▶ [Consegne]
(1) Rispondi a queste domande sulla recensione dei Morgoth:
(a) Quale etichetta mise sotto contratto la band?
(b) Come si intitola il primo vero full length del gruppo e in che anno uscì?
(c) A quale cantante somigliava la voce dei primi Morgoth?
(2) Nella recensione dei Morgoth, trasforma in un elenco puntato il paragrafo che comincia con "Musicalmente i Morgoth proponevano". Conserva i fatti principali.
(3) Prosegui la recensione dei Morgoth a partire dalla sua ultima frase.

▶ [Estratto del documento]
╭──
Attivi fin dall'86, è solo con l'entrata in formazione dello storico biondo e corpulento screamer Marc Grewe che la band prende in mano il proprio destino e pubblica il demo, poi ristampato, "Pits Of Utumno", e desta l'interesse nientepopodimenoche della Century Media, che li metterà sotto contratto, mantenendo questo sodalizio fino allo split del gruppo.

Musicalmente i Morgoth proponevano inizialmente un thrash tipicamente teutonico nel quale si intersecavano notevoli strutture di chiaro stampo death metal, di derivazione Death/Possessed, un notevole gusto per l'immaginario splatter e gore e molta ferocia autoctona, data anche da un cantato che ricordava un pò il buon vecchio John Tardy degli Obituary.

Ma con il passare del tempo e dei lavori pubblicati (in verità solo due corposi Ep cioè "The eternal fall" e "Resurrection absurd"), i nostri virano prima verso un death più ortodosso ed horrorifico con il primo vero e proprio full lenght, "Cursed" ("Opportunity is gone" e "Body count" ne sono un chiarissimo ed ottimo esempio) edito nel 1991, per poi letteralmente stupire tutti i fan, già numerosi con un album come "Odium", che mi appresto a recensire.

Le visioni di un futuro apocalittico e funesto, la meccanizzazione dell'anima, l'industrializzazione dei suoni presenti nel seminale "Renawal" dei Kreator, si riversa nella rabbia primordiale dei Morgoth, che metabolizzando la lezione inferta da Petrozza&Co, la rendono personale e se possibile ancora più cupa. Il ritorno a partiture più thrash oriented ben si confà all'uso di campionamenti di materiali metallici e a stacchi che ricordano gruppi post industrial come i Prog, ma la potenza e l'espressività non mancano mai. "Odium" (e il titolo la dice lunga) trasuda odio, frustrazione, disillusione, violenza espressa con perizia, tecnica e notevole pulizia dei suoni e dell'esecuzione. Non ci sono filler, ogni song ha un suo perché, ogni bravo sprigiona il suo voler essere, il suo feeling, le vocals, ancora più laceranti del solito (e qui addirittura possiamo tirare in ballo anche alcune radici hardcore), si fanno meno gutturali e forzatamente death e sputano testi davvero sentiti che lasciano ogni velleità fantasy/gore, per parlare di attualità ed espedienti personali.
╰──
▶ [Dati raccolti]
╭──
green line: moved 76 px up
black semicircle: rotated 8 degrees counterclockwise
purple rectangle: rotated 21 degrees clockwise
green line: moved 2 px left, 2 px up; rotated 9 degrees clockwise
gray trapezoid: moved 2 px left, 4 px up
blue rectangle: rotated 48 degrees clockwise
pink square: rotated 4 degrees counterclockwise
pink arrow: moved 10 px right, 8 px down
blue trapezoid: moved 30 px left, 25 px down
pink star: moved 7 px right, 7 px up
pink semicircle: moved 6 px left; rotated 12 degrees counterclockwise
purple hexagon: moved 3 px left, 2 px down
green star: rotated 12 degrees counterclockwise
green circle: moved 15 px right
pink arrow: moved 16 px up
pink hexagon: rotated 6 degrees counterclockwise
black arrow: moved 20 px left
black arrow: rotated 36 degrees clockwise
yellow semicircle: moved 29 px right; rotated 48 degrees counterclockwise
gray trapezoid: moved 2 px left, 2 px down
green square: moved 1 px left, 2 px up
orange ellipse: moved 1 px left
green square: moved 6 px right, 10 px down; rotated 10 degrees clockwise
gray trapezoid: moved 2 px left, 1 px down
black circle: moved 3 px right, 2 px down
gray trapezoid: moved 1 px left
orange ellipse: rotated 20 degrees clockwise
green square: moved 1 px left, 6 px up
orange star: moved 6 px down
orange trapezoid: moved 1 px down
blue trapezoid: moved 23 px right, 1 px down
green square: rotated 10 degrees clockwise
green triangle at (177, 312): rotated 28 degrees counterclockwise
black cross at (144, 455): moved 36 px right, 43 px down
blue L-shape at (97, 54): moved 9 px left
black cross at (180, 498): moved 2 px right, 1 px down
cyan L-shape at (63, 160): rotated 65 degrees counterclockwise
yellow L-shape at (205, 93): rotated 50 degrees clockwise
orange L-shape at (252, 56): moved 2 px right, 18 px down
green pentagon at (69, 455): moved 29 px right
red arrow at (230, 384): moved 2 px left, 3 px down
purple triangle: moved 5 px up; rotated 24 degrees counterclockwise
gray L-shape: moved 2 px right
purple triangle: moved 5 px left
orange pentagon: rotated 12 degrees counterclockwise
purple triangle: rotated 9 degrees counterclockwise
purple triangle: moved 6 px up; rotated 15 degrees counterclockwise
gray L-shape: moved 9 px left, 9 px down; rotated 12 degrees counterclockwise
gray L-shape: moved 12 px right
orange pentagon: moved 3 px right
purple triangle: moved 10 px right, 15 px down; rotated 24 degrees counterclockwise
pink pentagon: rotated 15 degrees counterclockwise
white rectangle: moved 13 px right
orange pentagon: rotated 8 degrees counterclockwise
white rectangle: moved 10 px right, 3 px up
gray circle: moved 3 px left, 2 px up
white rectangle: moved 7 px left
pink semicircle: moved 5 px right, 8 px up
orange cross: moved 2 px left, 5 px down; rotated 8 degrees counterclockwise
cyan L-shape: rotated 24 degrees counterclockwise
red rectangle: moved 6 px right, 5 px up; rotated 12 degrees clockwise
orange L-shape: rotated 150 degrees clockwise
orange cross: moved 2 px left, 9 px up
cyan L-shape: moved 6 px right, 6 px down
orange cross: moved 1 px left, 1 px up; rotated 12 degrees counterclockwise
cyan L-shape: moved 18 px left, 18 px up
╰──
▶ [Risultati]
(1)
(a) La Century Media.
(b) "Cursed", uscito nel 1991.
(c) A John Tardy degli Obituary.

(2)
- All'inizio i Morgoth suonavano un thrash tipicamente teutonico.
- A questo thrash si intrecciavano strutture di chiaro stampo death metal, derivate da Death e Possessed.
- La band mostrava un forte gusto per l'immaginario splatter e gore e molta ferocia autoctona.
- Il cantato ricordava un po' quello di John Tardy degli Obituary.

(3)
Ai tempi fu coniato il termine "Industrial Death" per catalogare il genere proposto dai nostri, ma come sappiamo non per forza di cose tutto deve trovare una classificazione, una massificazione, anche perché non è per niente facile dare un'etichetta certa per songs come l'opener "Resistence", una vera mazzata nei denti, o la psicotica e cangiante "Submission" od ancora alla discordante "Drowning Sun" o alla ipnotica e conclusiva title track.

In definitiva posso tranquillamente affermare che, a parte essere stato uno dei top album di categoria del '93, questo "Odium", oltre a risultare come massima espressione artistica proposta dal combo tedesco, merita di essere disseppellito dai polverosi scaffali dove da quasi quindici anni ormai giace. Dategli una possibilità, vi stupirà.

Elenco tracce e video

01   Resistance (04:49)

02   The Art of Sinking (03:33)

03   Submission (05:13)

04   Under the Surface (05:22)

05   Drowning Sun (05:13)

06   War Inside (04:40)

07   Golden Age (07:13)

08   Odium (06:16)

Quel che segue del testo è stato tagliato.